My major quibble is his reasons for "voter apathy" (a term he finds inaccurate and misleading) as voters who are "angry, depressed, disappointed, revolted" in short, they are alienated.
I agree that "voter alienation" is a better term than "voter apathy". Many of the alienated are truly disenfranchised for all sorts of negative emotional reasons. But I wonder how many of alienated truly are actively disgusted with federal politics.
The "apathetic voter" is a subset of the "alienated voter". I know many apathetic voters. They aren't angry or disgusted or have any feelings for or against the government. They just don't care. They don't care about any world events or anything beyond what is immediate to their world. They do not consume any of the news or pundit media dedicated to political or non-political world events.
Many of these people are friends and colleagues of mine. As a rule, most of the people I know are in this category. Which makes conservations difficult at times. I have a hard time just talking about pop culture, sports, video games. (Like any parent, I can drone on about my kids for hours though.) When political topics do come up, they're mis-interpretations of the 5 second sound bite between radio shows. This is why I blog, to find people to discuss this crap with. It is my belief based on observation, that the online world of bloggers and other online participants is very small minority of the population. When I come up for air from the online political world, I am often disoriented by the completely different interests of the people I am surrounded by.
This dissonance has left me appalled at the general level of ignorance by Canadians about the levels of government that affect them. Finding an informed Canadian to converse with is harder than finding a competent contractor. Or an honest lawyer... Pick your own metaphor.
Most of us can live a very comfortable life without ever getting involved in the "issues". We all bitch about taxes or regulations, but for the most part they do not impinge on our ability to live our lives as we choose. It may be a perverse thing, but genuine voter apathy can also be voter contentment. My life is working well enough, I see no immediate threats, so whomever is in government isn't affecting me that directly. I get that concept. My life has only been significantly impacted once by government action. And even that was indirect. But it was the infamous "Rae days". My father's income was majorly impacted by that decision, I remember quite well the extra financial stress my parents went through during that period.
As much as I dislike Harper, he hasn't done anything to negatively affect me or my family. Most Canadians probably can say the same thing (and also of previous governments too).
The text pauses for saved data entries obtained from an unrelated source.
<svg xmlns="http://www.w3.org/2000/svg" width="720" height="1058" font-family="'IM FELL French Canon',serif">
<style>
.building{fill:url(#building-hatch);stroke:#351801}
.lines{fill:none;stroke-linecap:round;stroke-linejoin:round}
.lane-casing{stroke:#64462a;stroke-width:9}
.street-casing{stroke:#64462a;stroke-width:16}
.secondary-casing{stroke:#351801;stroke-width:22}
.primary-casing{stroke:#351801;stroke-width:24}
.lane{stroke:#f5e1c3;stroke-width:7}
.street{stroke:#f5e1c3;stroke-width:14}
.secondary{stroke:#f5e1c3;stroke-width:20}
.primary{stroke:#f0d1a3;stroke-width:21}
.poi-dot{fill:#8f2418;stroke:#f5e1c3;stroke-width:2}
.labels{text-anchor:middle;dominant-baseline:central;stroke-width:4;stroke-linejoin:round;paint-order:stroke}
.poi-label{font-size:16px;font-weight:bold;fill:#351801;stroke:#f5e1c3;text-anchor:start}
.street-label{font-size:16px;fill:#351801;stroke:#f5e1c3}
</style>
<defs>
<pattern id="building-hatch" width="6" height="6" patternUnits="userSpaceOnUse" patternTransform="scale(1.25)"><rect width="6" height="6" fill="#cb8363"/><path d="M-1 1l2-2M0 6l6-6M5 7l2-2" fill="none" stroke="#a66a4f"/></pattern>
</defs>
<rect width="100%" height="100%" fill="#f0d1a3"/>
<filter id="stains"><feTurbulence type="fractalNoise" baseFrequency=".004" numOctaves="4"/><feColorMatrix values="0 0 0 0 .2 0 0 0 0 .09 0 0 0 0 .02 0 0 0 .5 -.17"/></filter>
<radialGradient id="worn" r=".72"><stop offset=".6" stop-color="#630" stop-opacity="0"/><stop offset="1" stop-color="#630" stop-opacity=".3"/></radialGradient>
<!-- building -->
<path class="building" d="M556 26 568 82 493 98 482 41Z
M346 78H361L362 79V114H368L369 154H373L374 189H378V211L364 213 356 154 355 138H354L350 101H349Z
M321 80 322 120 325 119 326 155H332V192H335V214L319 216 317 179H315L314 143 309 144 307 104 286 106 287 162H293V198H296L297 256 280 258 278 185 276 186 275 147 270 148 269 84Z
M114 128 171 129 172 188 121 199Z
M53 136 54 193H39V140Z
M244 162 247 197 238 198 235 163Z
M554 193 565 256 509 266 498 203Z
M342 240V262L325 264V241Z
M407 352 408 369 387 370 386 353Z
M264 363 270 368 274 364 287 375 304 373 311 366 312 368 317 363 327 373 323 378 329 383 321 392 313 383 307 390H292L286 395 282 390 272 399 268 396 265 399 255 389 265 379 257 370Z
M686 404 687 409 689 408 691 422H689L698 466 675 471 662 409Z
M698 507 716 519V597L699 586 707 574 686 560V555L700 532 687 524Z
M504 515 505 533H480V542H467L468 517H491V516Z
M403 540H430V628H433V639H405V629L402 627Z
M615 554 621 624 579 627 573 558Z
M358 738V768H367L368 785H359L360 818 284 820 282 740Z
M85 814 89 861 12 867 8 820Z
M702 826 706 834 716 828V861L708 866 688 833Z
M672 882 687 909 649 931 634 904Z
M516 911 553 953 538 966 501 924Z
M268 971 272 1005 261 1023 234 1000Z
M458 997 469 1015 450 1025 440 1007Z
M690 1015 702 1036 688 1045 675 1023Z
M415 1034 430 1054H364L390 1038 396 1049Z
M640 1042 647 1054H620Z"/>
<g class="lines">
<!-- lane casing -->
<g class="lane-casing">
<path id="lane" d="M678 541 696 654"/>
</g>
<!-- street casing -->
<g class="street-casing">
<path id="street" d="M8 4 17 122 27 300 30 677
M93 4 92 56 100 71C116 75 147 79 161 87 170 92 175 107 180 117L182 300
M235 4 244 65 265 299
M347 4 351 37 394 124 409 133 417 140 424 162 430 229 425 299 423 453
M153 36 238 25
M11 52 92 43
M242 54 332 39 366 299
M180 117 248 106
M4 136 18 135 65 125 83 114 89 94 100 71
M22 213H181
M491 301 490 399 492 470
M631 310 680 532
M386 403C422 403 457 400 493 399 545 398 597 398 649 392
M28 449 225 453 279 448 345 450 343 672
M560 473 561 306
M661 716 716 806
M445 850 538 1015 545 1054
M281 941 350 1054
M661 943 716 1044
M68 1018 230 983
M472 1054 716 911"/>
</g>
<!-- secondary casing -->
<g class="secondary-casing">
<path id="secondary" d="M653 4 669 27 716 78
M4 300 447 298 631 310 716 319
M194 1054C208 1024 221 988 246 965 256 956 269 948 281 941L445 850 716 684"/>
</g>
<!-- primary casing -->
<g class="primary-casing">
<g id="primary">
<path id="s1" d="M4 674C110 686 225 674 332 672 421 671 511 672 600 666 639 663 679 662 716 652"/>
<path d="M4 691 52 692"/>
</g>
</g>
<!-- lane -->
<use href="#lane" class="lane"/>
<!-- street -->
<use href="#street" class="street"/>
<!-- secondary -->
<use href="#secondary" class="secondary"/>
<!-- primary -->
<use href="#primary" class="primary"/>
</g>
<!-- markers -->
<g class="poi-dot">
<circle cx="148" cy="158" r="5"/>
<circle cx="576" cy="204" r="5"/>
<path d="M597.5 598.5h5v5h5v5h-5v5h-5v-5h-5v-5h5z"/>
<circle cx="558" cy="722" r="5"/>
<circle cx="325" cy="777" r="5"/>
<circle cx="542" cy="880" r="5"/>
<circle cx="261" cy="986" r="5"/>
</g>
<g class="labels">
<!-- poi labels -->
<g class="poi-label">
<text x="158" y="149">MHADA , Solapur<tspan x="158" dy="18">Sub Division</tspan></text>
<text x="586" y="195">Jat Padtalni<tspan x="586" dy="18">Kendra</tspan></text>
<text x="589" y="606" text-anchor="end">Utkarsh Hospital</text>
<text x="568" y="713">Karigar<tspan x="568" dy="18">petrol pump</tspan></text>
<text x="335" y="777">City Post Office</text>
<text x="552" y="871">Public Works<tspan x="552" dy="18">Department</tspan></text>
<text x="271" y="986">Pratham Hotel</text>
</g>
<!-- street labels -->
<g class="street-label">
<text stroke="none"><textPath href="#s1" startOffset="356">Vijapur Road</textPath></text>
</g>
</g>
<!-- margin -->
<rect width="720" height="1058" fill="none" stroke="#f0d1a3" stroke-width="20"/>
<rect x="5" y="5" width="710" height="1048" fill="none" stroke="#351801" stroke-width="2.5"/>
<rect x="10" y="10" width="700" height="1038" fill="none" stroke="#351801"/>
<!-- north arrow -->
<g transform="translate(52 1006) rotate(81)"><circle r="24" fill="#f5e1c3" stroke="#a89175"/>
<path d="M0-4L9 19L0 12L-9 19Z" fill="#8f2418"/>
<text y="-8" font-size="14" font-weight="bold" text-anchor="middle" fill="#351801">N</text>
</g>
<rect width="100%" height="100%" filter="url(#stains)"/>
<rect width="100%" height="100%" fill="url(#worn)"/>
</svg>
Unless and until a government causes one to lose a job or a house or something else of significant value, they do not see a risk to non-participation.
Life is a complicated exercise. It gets more so every year. The activities that demand our time and attention are overwhelming. I don't think any adult is ever free of items that could use more attention or involvement. Granting more attention to one area (political involvement) means less of something else (family time, recreation, heck even sleep which is what I should be doing right now.)
As long as we can manage what we can see, we trust the rest will work itself out. And if that means ignoring politics, well its worked for a lot of us so far.